_Fonte_:
::::::::
L’indulgenza
Io sono così. Sono il risultato di quello che volevo e non volevo essere. Mi piace vedermi come una persona integra che ha deciso ogni aspetto di sé (“io mi sono educato da solo” dice Matthau in una commedia degli anni ’60, forse La strana coppia); tuttavia mi domando, quanto di ciò che io sono costituisce il riflesso, la reazione al mio vissuto e quanto è il risultato di un’autodeterminazione, di una definizione voluta e consapevole? “Non commetterò gli errori altrui, che ho dovuto subire”. Ecco l’affermazione che forgia prima di tutte le nostre intenzioni.
Allora, per rispettare quell’intenzione, attuerò una sorta di austerity, di rigore nella mia condotta, che mi consentirà di avvicinarmi a un’idea di me stessa integra, che mi rassicura, nella quale trovo giusto e sano riconoscermi. Ma poi commetterò molti errori, di cui alcuni saranno nuovi ed originali, perfettamente cuciti sulla mia personalità, mentre altri saranno proprio quelli che volevo assolutamente evitare: così sbanderò più volte ed ogni volta dovrò sterzare, anche bruscamente, per non finire nella stessa, identica voragine di quell’errore che ho pari pari subito io (la sensazione di voragine è data solamente dagli errori che avevamo stabilito di non fare fin dall’inizio, gli altri ci sembrano sempre meno gravi). Quindi sterzerò, naturalmente; ma certe volte non farò in tempo. E tutta la mia vita sarà così. Non ne uscirò mai (ovvero, solo nell’uscire dalla vita, uscirò dagli errori).
::::::::
_Dati estratti_:
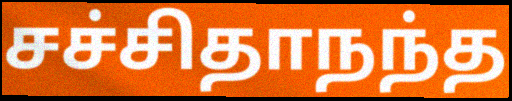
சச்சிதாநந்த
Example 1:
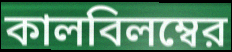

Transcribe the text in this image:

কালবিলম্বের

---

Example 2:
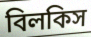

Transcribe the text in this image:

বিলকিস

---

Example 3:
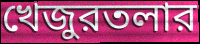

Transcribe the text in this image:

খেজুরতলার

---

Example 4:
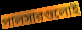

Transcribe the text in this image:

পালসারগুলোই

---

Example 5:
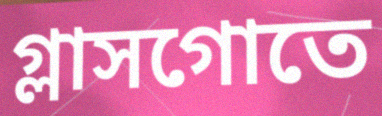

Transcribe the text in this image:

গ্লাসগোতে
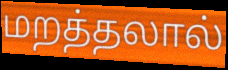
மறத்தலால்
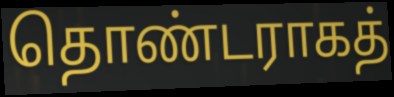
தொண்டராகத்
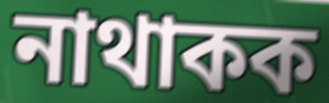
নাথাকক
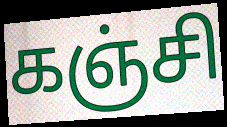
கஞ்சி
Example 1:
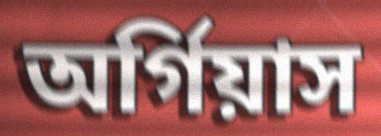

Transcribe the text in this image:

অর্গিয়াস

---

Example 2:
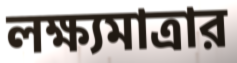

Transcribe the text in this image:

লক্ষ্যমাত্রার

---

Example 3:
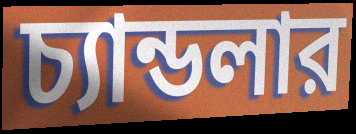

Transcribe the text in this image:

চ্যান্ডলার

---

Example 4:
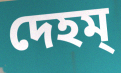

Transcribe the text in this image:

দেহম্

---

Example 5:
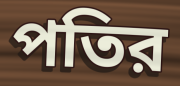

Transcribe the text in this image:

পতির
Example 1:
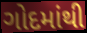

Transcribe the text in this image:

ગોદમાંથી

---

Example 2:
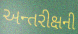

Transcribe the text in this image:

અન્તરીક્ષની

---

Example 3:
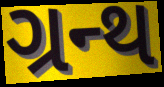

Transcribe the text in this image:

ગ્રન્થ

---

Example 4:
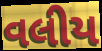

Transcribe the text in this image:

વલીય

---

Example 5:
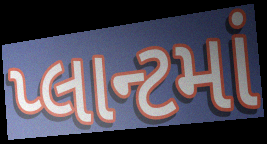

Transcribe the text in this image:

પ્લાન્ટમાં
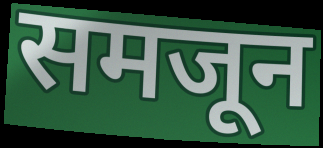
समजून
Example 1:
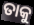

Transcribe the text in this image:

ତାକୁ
::::::::
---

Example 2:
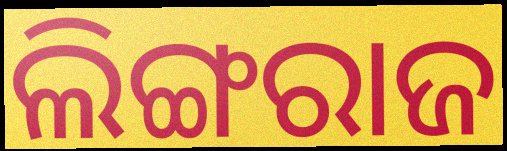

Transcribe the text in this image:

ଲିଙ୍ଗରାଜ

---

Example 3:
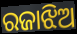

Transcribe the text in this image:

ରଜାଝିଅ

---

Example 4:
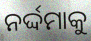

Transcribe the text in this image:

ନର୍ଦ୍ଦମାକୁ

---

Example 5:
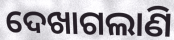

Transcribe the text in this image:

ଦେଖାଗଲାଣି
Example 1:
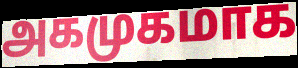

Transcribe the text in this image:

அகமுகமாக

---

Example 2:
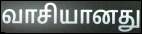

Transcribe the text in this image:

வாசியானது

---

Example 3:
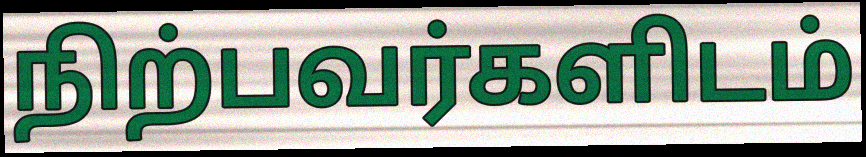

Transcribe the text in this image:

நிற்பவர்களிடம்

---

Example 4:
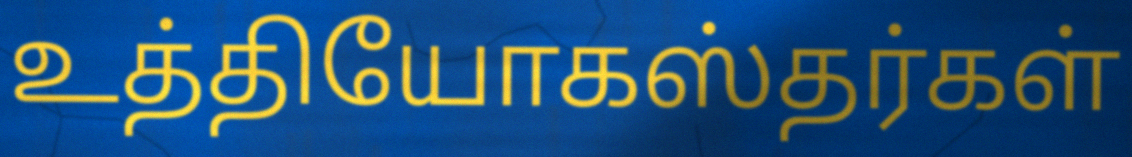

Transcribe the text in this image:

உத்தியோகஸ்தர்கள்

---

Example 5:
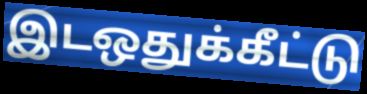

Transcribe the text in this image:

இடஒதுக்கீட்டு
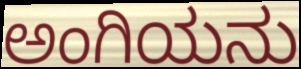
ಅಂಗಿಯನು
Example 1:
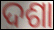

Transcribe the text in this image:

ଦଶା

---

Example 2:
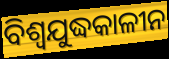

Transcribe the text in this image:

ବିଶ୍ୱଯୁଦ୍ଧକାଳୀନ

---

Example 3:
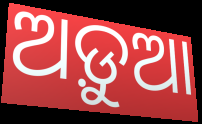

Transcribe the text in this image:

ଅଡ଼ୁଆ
::::::::
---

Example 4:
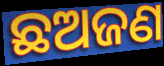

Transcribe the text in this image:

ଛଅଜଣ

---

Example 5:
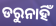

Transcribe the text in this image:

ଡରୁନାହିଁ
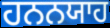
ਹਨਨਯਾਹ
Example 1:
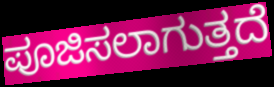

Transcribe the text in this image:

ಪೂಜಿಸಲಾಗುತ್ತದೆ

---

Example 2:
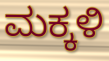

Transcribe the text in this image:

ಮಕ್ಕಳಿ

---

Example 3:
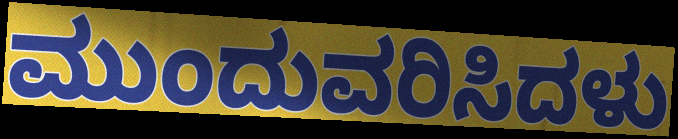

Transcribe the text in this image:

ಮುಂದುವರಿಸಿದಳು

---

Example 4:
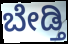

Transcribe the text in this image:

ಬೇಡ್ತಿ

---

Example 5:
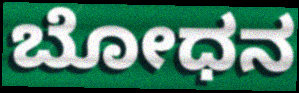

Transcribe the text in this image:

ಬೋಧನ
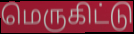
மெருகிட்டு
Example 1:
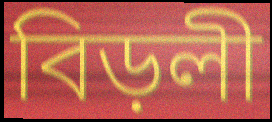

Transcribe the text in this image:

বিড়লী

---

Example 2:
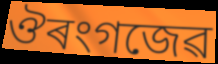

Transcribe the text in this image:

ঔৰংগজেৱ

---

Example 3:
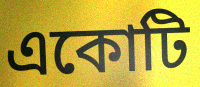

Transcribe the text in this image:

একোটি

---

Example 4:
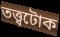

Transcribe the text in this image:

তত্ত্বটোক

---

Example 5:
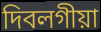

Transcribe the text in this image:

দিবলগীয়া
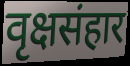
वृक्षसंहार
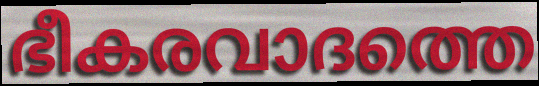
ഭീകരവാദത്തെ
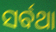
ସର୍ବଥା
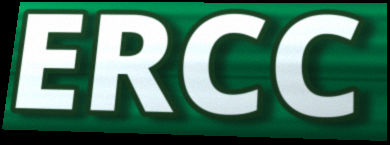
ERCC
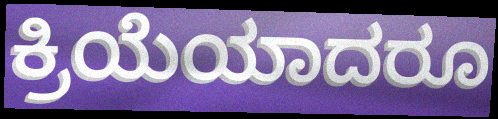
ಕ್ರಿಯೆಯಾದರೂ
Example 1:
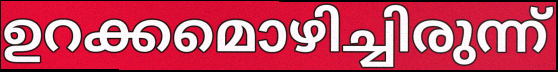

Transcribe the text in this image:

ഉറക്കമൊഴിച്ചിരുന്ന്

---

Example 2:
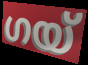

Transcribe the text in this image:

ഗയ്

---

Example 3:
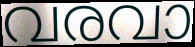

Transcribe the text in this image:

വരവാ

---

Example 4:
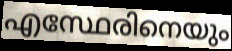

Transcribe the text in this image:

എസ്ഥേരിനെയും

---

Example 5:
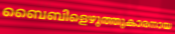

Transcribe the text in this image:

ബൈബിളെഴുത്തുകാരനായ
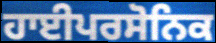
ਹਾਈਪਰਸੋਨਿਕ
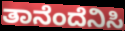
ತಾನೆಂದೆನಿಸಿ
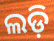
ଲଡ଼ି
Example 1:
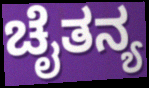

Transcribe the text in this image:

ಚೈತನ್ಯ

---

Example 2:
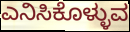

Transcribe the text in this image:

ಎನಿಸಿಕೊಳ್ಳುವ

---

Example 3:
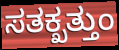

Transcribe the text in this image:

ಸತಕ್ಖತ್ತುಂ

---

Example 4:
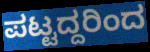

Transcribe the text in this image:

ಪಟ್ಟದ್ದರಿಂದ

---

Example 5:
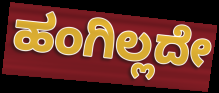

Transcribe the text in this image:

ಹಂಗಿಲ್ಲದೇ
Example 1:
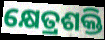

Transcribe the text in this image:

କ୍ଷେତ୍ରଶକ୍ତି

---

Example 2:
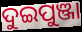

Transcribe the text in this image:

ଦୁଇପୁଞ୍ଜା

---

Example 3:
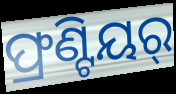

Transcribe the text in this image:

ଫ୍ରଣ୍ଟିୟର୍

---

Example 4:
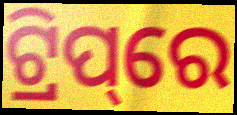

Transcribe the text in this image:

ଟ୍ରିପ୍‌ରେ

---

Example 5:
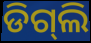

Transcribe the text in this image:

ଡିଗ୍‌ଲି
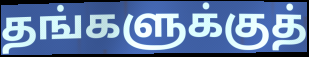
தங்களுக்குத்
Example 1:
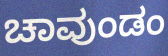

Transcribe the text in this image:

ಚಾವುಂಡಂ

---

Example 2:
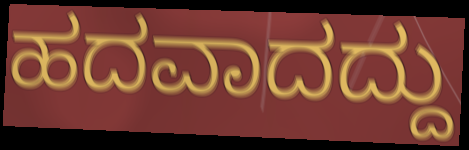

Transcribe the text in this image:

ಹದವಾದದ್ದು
::::::::
_Cosa fare_: Riassumi in un elenco puntato il paragrafo del brano sull'indulgenza che comincia con «Allora, per rispettare quell’intenzione», conservandone i fatti principali. Le voci qui sopra non hanno alcun ruolo in questo lavoro.

_Risultato dell'esercizio_:
- Per rispettare l'intenzione di non commettere gli errori subiti, si adotta un rigore nella condotta che avvicina a un'idea integra e rassicurante di sé.
- Si commetteranno però molti errori: alcuni nuovi e cuciti sulla propria personalità, altri proprio quelli che si voleva evitare.
- Si sbanderà più volte e ogni volta bisognerà sterzare, anche bruscamente, per non finire nella stessa voragine dell'errore subito.
- La sensazione di voragine viene solo dagli errori che si era deciso fin dall'inizio di non fare; gli altri sembrano sempre meno gravi.
- Certe volte non si farà in tempo a sterzare.
- Sarà così per tutta la vita: dagli errori si uscirà solo uscendo dalla vita.